**Aim of the task**
Retype, word for word, each line between the lines holding "left front paw: (184, 465)" and "right back paw: (137, 464)", inclusive, and leave the rest of the data alone.

======== Data for this exercise ========

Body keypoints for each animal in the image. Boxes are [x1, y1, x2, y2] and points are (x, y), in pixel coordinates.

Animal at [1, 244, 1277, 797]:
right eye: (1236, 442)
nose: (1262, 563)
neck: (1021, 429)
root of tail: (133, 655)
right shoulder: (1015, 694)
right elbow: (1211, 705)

========
======== Data for this exercise ========

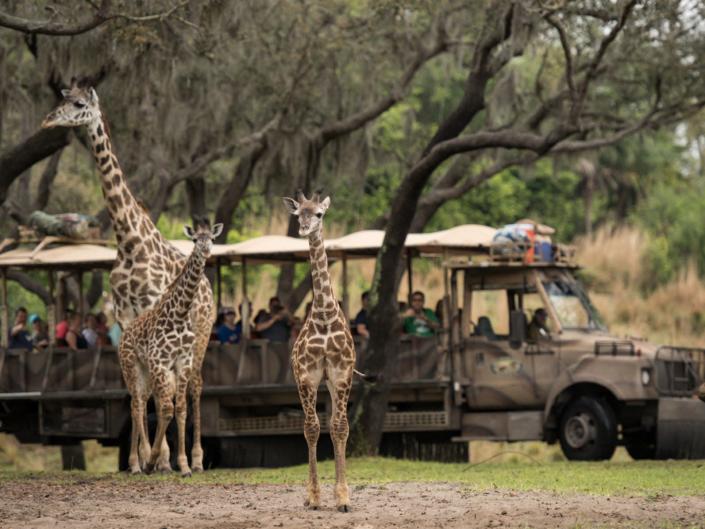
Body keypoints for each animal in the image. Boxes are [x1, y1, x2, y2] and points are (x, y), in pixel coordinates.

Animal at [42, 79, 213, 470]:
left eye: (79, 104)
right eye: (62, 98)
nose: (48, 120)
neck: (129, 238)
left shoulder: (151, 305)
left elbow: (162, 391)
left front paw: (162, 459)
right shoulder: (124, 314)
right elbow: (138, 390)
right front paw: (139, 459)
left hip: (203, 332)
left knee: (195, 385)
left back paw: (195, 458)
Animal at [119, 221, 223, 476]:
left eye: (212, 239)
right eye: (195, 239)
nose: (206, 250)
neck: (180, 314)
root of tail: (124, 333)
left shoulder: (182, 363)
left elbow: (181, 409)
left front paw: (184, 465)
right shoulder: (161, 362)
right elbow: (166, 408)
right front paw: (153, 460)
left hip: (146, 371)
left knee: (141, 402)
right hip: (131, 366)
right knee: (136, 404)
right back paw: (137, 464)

========
======== Data for this exercise ========

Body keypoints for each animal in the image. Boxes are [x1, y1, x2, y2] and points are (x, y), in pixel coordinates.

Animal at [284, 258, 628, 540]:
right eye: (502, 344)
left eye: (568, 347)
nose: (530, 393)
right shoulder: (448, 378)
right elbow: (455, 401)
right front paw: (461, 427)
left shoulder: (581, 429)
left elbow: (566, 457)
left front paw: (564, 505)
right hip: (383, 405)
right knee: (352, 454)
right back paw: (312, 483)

========

**Response**
left front paw: (184, 465)
right shoulder: (161, 362)
right elbow: (166, 408)
right front paw: (153, 460)
left hip: (146, 371)
left knee: (141, 402)
right hip: (131, 366)
right knee: (136, 404)
right back paw: (137, 464)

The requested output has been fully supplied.